-- START Selected excerpt --

This post contains information on how I go about recipe developing and writing. This is the method that works for me. I hope it provides you with some working tools.
I think that there are various things that make a recipe work. First and foremost is the time spent before publishing. Recipe development can take a lot of time. At the moment I am developing a recipe and already I am on my third attempt at getting the flavour combination perfect so that when someone makes the dish at home they think it is divine.
The first aspect of recipe development is thinking of a set of ingredients you imagine will work together. Once you have listed your ingredients you then need to set about the method. When I am developing a recipe I have a book and pen next to me in the kitchen. I write down the ingredients as I go along, making a note of the measurements. I write the steps as I complete them. That way, when I capture the recipe everything is in the right order. I print out a copy of my recipe and work from that.
The next aspect is testing the recipe. Does it work a second time around? If not, I write down the tweaks, capture the changes and test again! So, by the time you read a recipe here on my blog, I know it works. Of course, errors creep in when you least expect them to, which is why feedback is so good. I love to hear when a recipe works of course, but more importantly I want to hear if it doesn’t.
The third aspect of recipe writing, and the one I need to pay more attention to, is consistency of measurement units. I want to start working in grams and mls. This may pose a challenge for my imperial readers but I do have a great conversion page on my blog. Also, I have a very ‘clever’ scale and I can change from metric to imperial measurements at the click of a button. I would recommend this type of a scale if you don’t already have one. Mine can also be reset after each ingredient which is very helpful.
I have started a word document and it has all my standardized wording, links and phrases on it. This way when I write a recipe, I use the same phraseology all the time. I also have a big note on the top: REMEMBER TO USE GRAMS AND MLS! This note to myself is really a very good reminder. I am going to start a standardized sheet and if anyone is interested in receiving it, or adding to it please let me know by sending me an email!
It may sound odd to not do a recipe in cups and teaspoons but did you know in Australia a tablespoon is 20mls? If I had not purchased a bread maker that was made in Australia I would not have known that. In South Africa a tablespoon is 15mls. And I have three sets of measuring cups – one of the 1 cup measures is 218 mls and the other two are 250mls. I have set aside the ‘odd’ one and now I am using what I consider standard measuring cups. But maybe somewhere in the world 218mls is the standard cup measure.
I am slowly working my way through my archived recipes to make the changes but I hope from now on to be more consistent with the way I present my recipes to you.
How do you measure your ingredients?
What I blogged:
-
- two years ago – How To Sterilize Glass Jars
- three years ago – Balachaung
Great post Tandy. Very useful 🙂 xx
Thank you Tami!
Great work Tandy!! Love the new lavender background too, just gorgeous x
Thank you Lisa – I am still deciding on it 🙂
Great story!

-- END Selected excerpt --

• Directions
**1)** In two sentences, sum up the recipe-writing post.
**2)** Answer these questions from the recipe-writing post:
(a) Which attempt is the writer on for the recipe currently being developed?
(b) What does the writer keep nearby in the kitchen while developing a recipe?
(c) How many mls is a tablespoon in Australia?

-- START Available data --

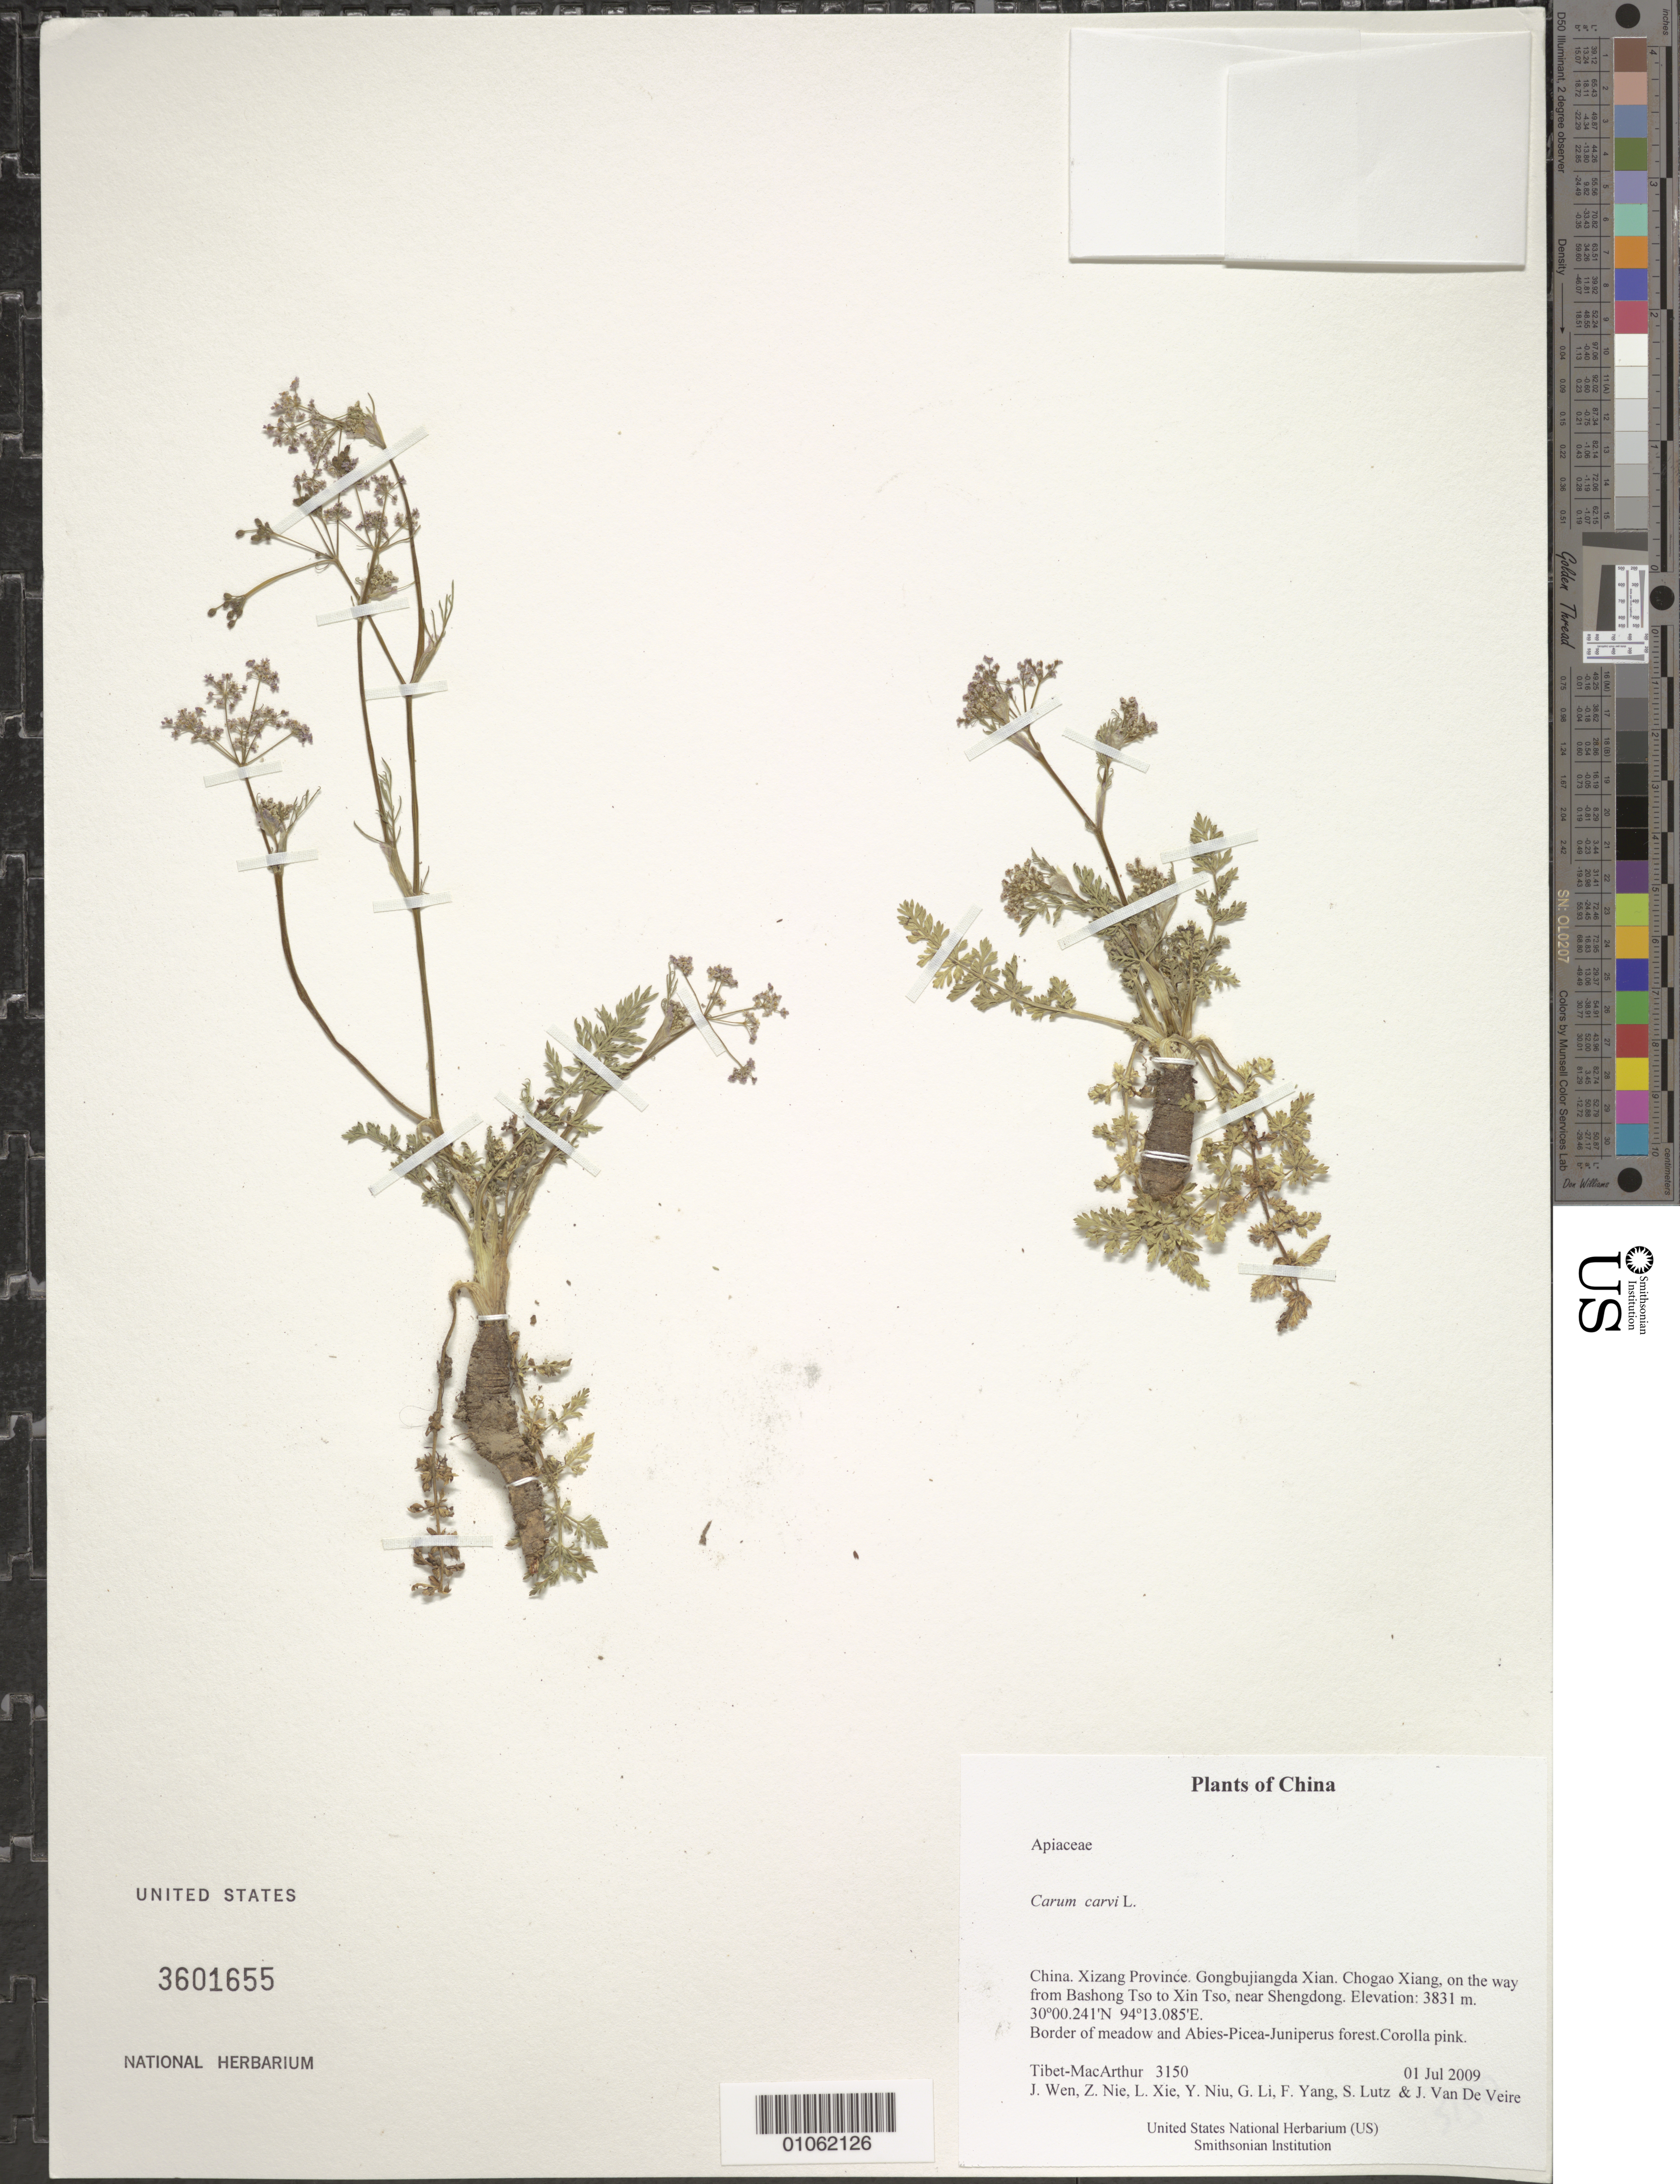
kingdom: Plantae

-- END Available data --

• Answers for this exercise
**1)** The writer develops a recipe by choosing ingredients that seem to go together, writing down measurements and steps in a book while cooking, and then testing it again and making tweaks until it works, while welcoming feedback. The writer also plans to use grams and mls consistently, keeps a document of standard wording, and points out that measures differ from place to place, such as a 20ml tablespoon in Australia versus a 15ml one in South Africa.

**2)**
(a) The third attempt.
(b) A book and pen.
(c) 20mls.